Postgresql – Query takes forever with a NOT EXISTS condition

performancepostgresqlpostgresql-performance

I have two queries, one which has a condition that uc_id and ce_id are in tableUCP , and another which only requires rows which doesn't exist in the tableUCP table.

tableA : ~600k rows
tableB : ~600k rows (exactly equal to TableA)
tableCEM: ~380k rows
tableCE: ~500k rows
tableUCP: ~200k rows
tableND: ~600k rows (exactly equal to TableA)
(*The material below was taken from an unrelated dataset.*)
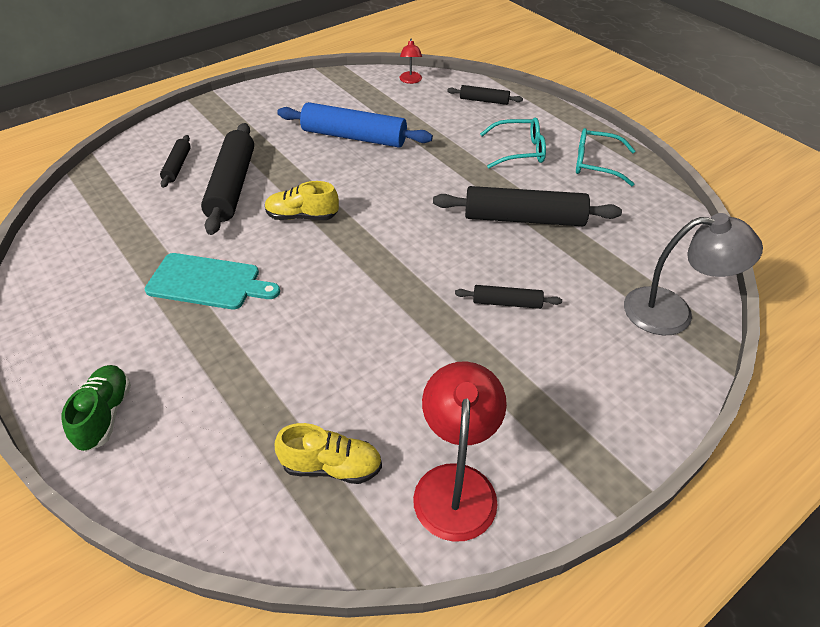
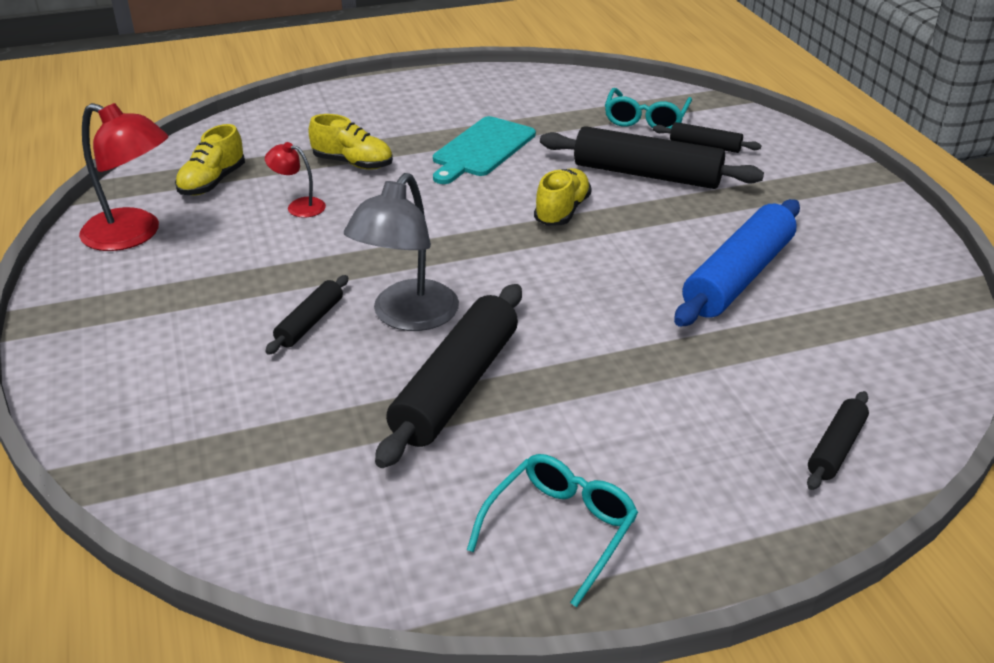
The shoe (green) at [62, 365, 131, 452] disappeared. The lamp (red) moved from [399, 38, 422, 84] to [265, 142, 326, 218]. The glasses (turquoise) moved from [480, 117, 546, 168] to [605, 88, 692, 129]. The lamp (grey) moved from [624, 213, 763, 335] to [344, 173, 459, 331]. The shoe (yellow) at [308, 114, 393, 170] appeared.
1st query: (Runs in ~ 20 seconds) (INSERTs 0 rows)

select count(*)
FROM tableA
    JOIN tableB
        ON tableA.user_id = tableB.user_id 
        AND tableA.module = tableB.module 
    LEFT JOIN (select DISTINCT c_id,module_id from tableCEM where current = TRUE) cem
        ON tableB.module_id = cem.module_id
    LEFT JOIN (select * from tableCE where type = 'module' AND current = TRUE) ce
        ON tableA.module = ce.module 
    JOIN (select * from tableUC where current = TRUE) uc
        ON cem.c_id = uc.c_id
        AND tableB.user_id = uc.user_id 
    JOIN tableND
        ON uc.uc_id= tableND.uc_id
        AND ce.ce_id = tableND.ce_id
    JOIN (SELECT * FROM tableUCP WHERE current = TRUE) ucp
        ON uc.uc_id = ucp.uc_id
        AND ce.ce_id = ucp.ce_id;

2nd query: (Keep running for hours) (Should INSERT ~600k rows)

select count(*)
FROM tableA
    JOIN tableB
        ON tableA.user_id = tableB.user_id 
        AND tableA.module = tableB.module 
    LEFT JOIN (select DISTINCT c_id,module_id from tableCEM where current = TRUE) cem
        ON tableB.module_id = cem.module_id
    LEFT JOIN (select * from tableCE where type = 'module' AND current = TRUE) ce
        ON tableA.module = ce.module 
    JOIN (select * from tableUC where current = TRUE) uc
        ON cem.c_id = uc.c_id
        AND tableB.user_id = uc.user_id 
    JOIN tableND
        ON uc.uc_id = tableND.uc_id
        AND ce.ce_id = tableND.ce_id
    LEFT JOIN (SELECT * FROM tableUCP WHERE current = TRUE) ucp
        ON uc.uc_id = ucp.uc_id
        AND ce.ce_id = ucp.ce_id
    WHERE ucp.uc_id is NULL OR ucp.ce_id is NULL;

The only difference between the two is the last JOIN condition.
Why am I getting so different results for the two queries ?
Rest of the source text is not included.